# Has Anyone Tried No.59 Factory Throwouts??



## scottwpreston (Oct 11, 2009)

I am curious to know if anyone has tried a No 59 Factory Throwout, they are 6¼ x 45 and bundled with cello, no band, no box. I first purchased one in a very nice shop for $2.50 and am finding them much cheaper. I was surprised when I smoked my first and more so when I finished my third. Please let me know if anyone has tried them.


----------



## blueeyedbum (Nov 9, 2008)

I bought a few bundles pre S chip. $10.95/bundle. $15.95 now. 

Look a little rough, short filler, but burn and draw nicely. Mild and one dimensional but consistent. Can't really expect much for less than a buck. I smoked them all and moved on.

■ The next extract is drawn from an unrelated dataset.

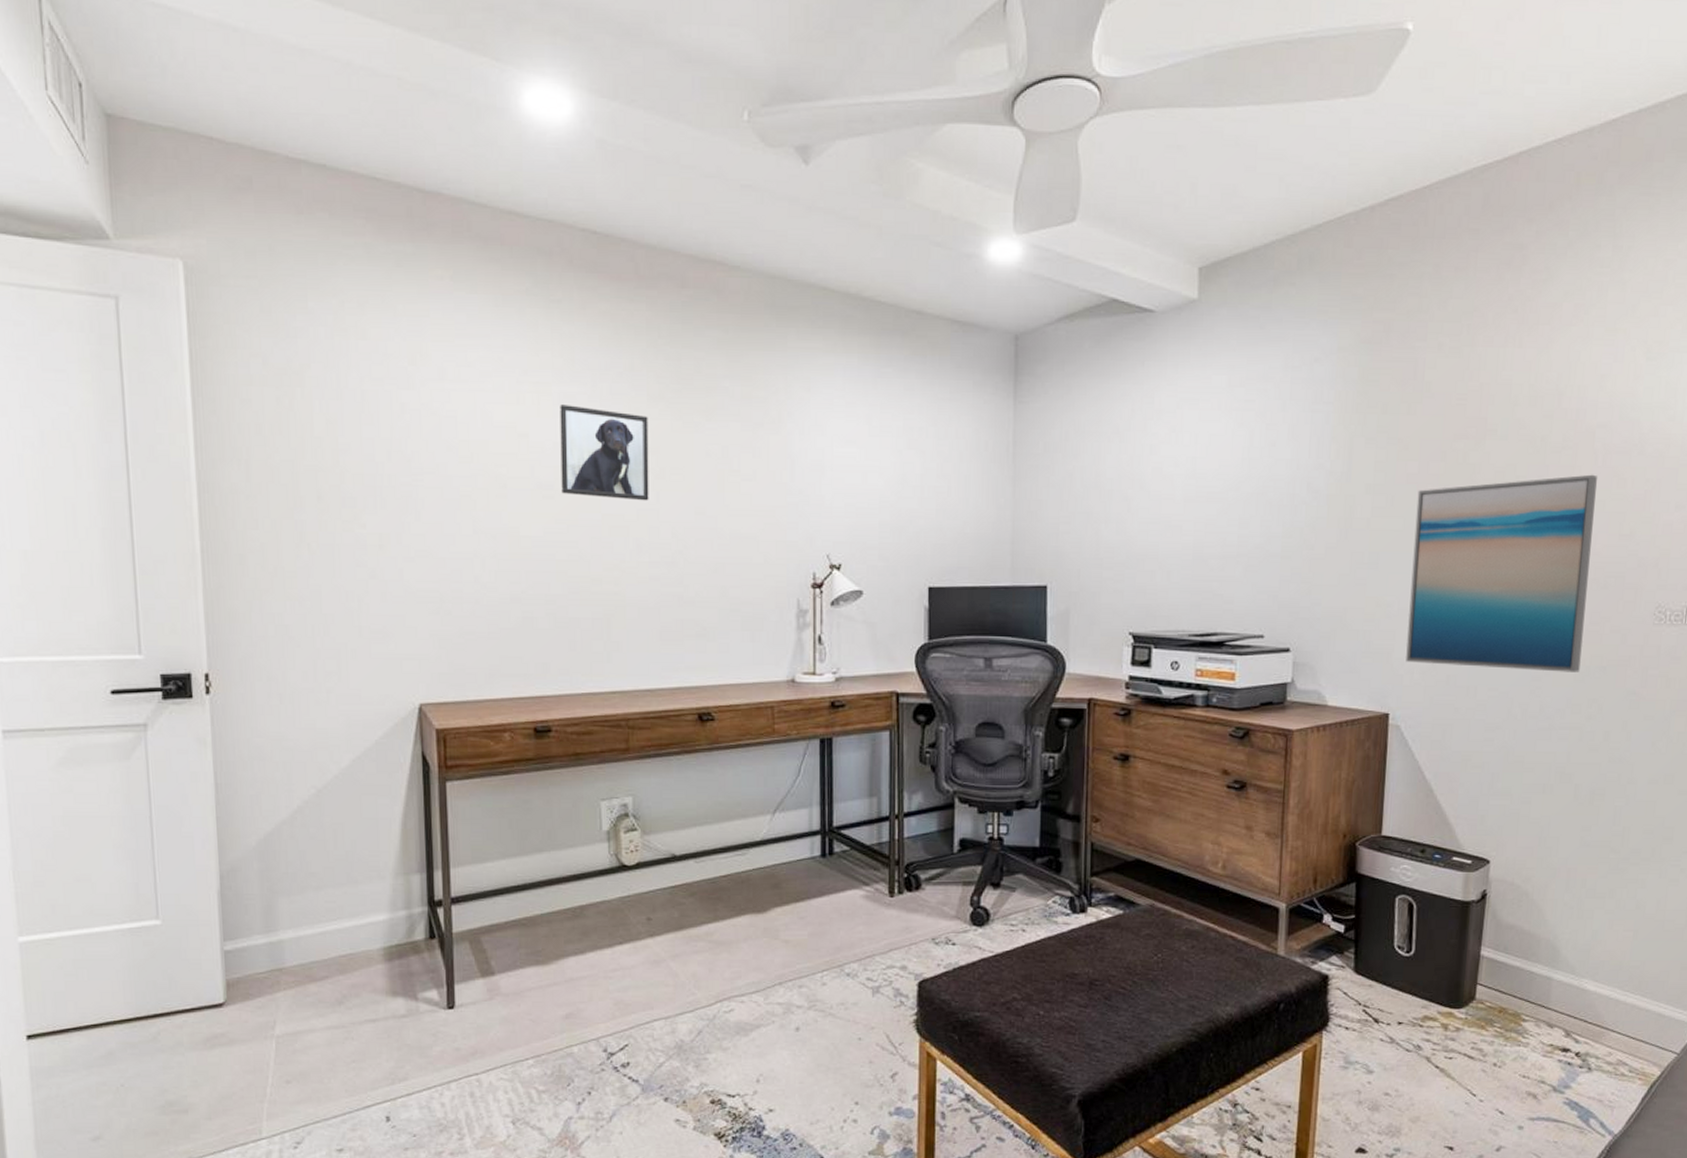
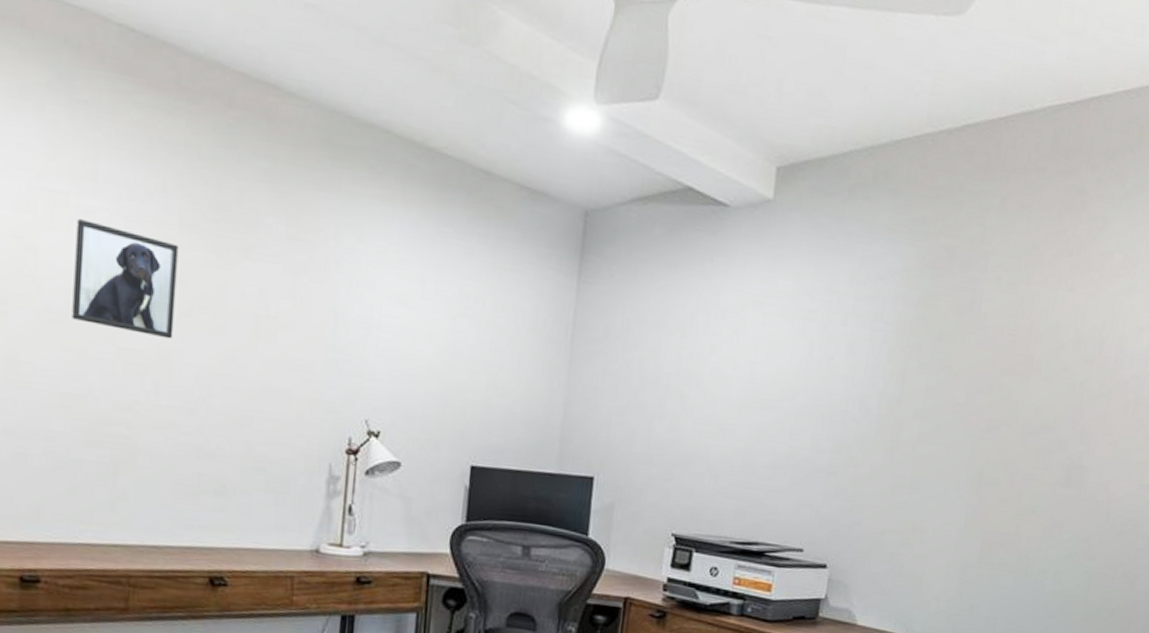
wall art: present [1406,474,1597,672] -> none [934,420,1126,613]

If you look through docruger's threads he did a review.


----------



## Cigary (Oct 19, 2007)

If you like them and the price is right, that is all that matters. I would love to get a cigar for $2 that gives me all the flavor and complexity I look for,,,so far the closest one is located in New York that is too far away for me to walk over and get a bundle. Good thing I know somebody who does live close. Enjoy the 59 Factory Thowouts!


----------



## scottwpreston (Oct 11, 2009)

Thanks for the heads-up on "docrugers thread" and the input

BTW, I got mine from Bonitas Smoke Shop for 86¢ includes shipping


----------



## Wigwam_Motel (Oct 25, 2009)

for that price, might as well pick up a few to give it a run.


----------



## blueeyedbum (Nov 9, 2008)

Didn't want to give anyone a bad impression of these, just an honest one. When I said I moved on, I started buying two other budget smokes. 

Famous 1000 Dominicans (another docruger review) in 3 bundle's at a time off auction for about the same price. 

Taboo Value blend look identical to the 59's (taste different, cost a few cents more when they are on sale). In my opinion are worth the extra cost.


----------



## guy g (Apr 17, 2007)

I used to smoke them alot. My B&M ran out and I got on to seconds of Punch/Hoyo.


----------



## rottenzombie (Jun 11, 2007)

sorry never tried one.


----------



## Robudda723 (Oct 6, 2009)

I smoke a couple a week when I am trying not to spend to much. For the price they do not seem to bad.

Rob


----------